Page excerpt>
▬▬▬

# Suicidal jumper pushed off bridge



## Hockey (May 24, 2009)

Man, you have no idea sometimes I just wish I could do this...or wish someone would do it for them



> BEIJING — Chen Fuchao, a man heavily in debt, had been contemplating suicide on a bridge in southern China for hours when a passer-by came up, shook his hand — and pushed him off the ledge.
> 
> Chen fell 26 feet (8 meters) onto a partially inflated emergency air cushion laid out by authorities and survived, suffering spine and elbow injuries, the official Xinhua News Agency said Saturday.
> 
> ...


----------



## EMTinNEPA (May 24, 2009)

Lol pwnt!!


----------



## VFFforpeople (May 24, 2009)

That made my day!! That is freaking awesome!!


----------



## Sasha (May 24, 2009)

Poor guy. I can't believe someone pushed him.


----------



## exodus (May 24, 2009)

Wow... Some of you guys amaze me.....


----------



## Hockey (May 24, 2009)

exodus said:


> Wow... Some of you guys amaze me.....





Wow what?


----------



## Kookaburra (May 25, 2009)

Have you guys seen the video? That old dude is <i>spry</i>. He pushed him right infront of a firefighter on a cherrypicker too. You could tell the ff was like "DUDE, WHAT THE HELL"


----------



## lightsandsirens5 (May 25, 2009)

Kookaburra said:


> Have you guys seen the video? That old dude is <i>spry</i>. He pushed him right infront of a firefighter on a cherrypicker too. You could tell the ff was like "DUDE, WHAT THE HELL"



where you find said video?


----------



## Jon (May 25, 2009)

> selfish activity


AWESOME! Thats one way to end the drama!


----------



## Scout (May 25, 2009)

Linky


I dont see the harm, he pushed him on to a bouncy cushion.

its not as if he tried to kill him.


----------



## Sasha (May 25, 2009)

Scout said:


> Linky
> 
> 
> I dont see the harm, he pushed him on to a bouncy cushion.
> ...



A half inflated bouncy coushin. Was he aware of the bouncy coushin below? He could have in fact tended to kill him. He should be charged with attempted murder.


----------



## Hockey (May 25, 2009)

Sasha said:


> A half inflated bouncy coushin. Was he aware of the bouncy coushin below? He could have in fact tended to kill him. He should be charged with attempted murder.





Nah.  People are selfish when they go out in public and do all that crap.  If you really want to die, stay at home and do it.  Don't make others see you do it.


----------



## Shishkabob (May 25, 2009)

Stay at home to do it, and DO IT RIGHT.



Though the hit on the cross bar looked a bit painful.


----------



## Sasha (May 25, 2009)

Hockey9019 said:


> Nah.  People are selfish when they go out in public and do all that crap.  If you really want to die, stay at home and do it.  Don't make others see you do it.



He was a sick man who was struggling with some problems.

That man should be charged with attempted murder.


----------



## DrankTheKoolaid (May 25, 2009)

*re*

Nowhere does it say the man was sick  This guy was DISTRAUGHT not sick.  Im going to goole this guy and how much do ou want to bet he is either tied to child labor or a sweat shot of some kind?  Good for the guy who pushed him.  Quit freaking coddling these people as it doesnt do anybody any good.


----------



## Sasha (May 25, 2009)

Corky said:


> Nowhere does it say the man was sick  This guy was DISTRAUGHT not sick.  Im going to goole this guy and how much do ou want to bet he is either tied to child labor or a sweat shot of some kind?  Good for the guy who pushed him.  Quit freaking coddling these people as it doesnt do anybody any good.

▬▬▬

Material provided>
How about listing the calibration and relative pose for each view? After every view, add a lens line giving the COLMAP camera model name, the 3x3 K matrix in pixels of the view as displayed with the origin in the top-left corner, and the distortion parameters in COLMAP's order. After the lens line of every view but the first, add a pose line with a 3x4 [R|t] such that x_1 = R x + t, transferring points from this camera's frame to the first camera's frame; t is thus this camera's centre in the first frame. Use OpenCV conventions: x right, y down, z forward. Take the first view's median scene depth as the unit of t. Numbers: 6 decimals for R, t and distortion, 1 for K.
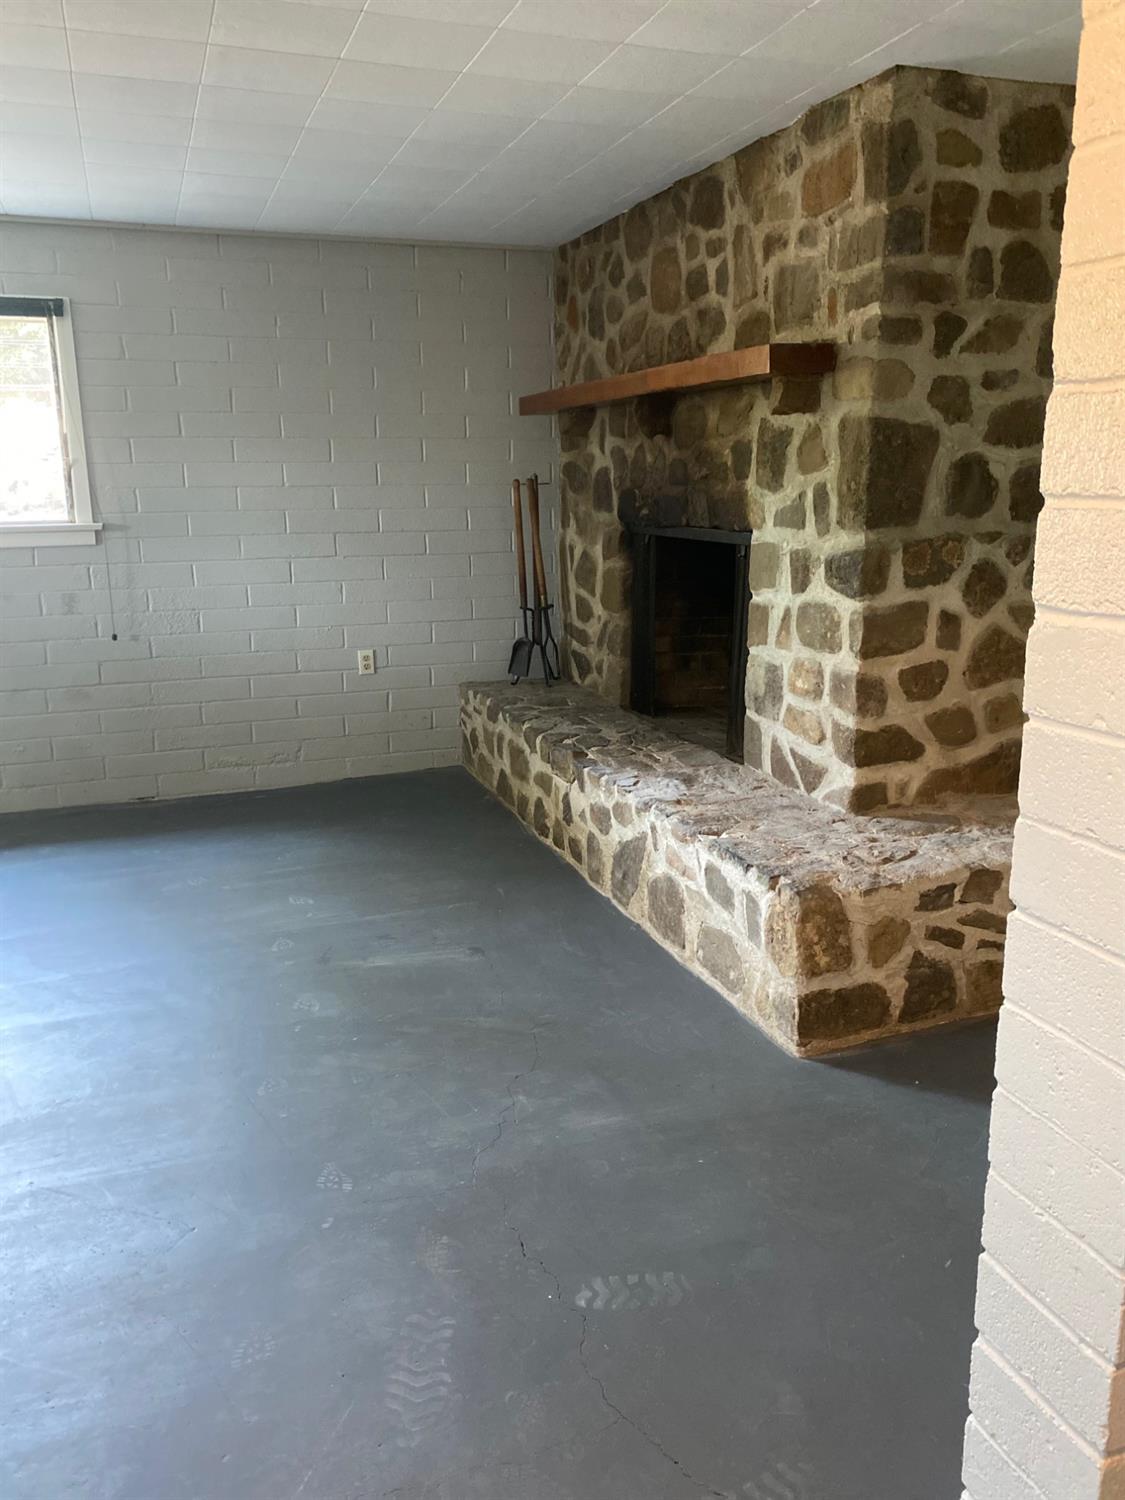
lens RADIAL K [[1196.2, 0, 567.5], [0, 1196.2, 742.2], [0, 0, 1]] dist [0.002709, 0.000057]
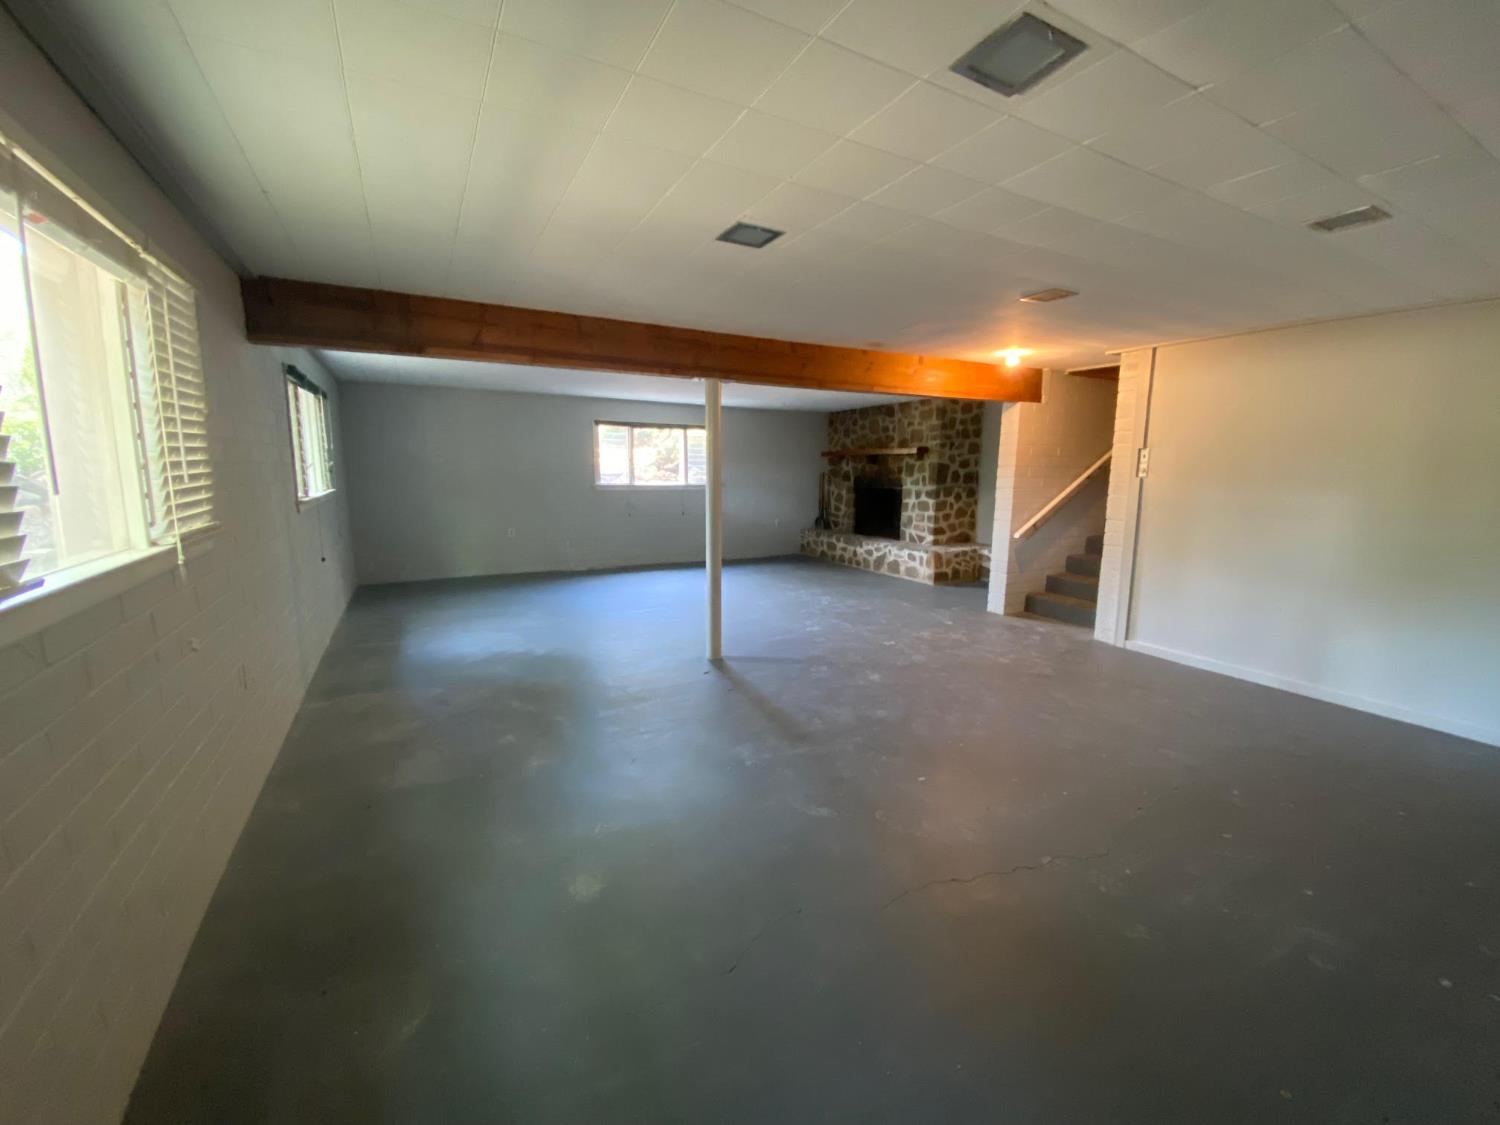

▬▬▬

Work request 1>
Answer these questions from the forum thread:
(a) How far did Chen Fuchao fall?
(b) What injuries did he suffer?
(c) According to Kookaburra, in front of whom was he pushed?
Work request 2>
Copy the part of the forum thread starting with "## VFFforpeople (May" and going on through "someone pushed him.".
The lines given after the forum thread are separate material.

Exercise result 1>
(a) 26 feet (8 meters)
(b) Spine and elbow injuries
(c) A firefighter on a cherrypicker

Exercise result 2>
## VFFforpeople (May 24, 2009)

That made my day!! That is freaking awesome!!


----------



## Sasha (May 24, 2009)

Poor guy. I can't believe someone pushed him.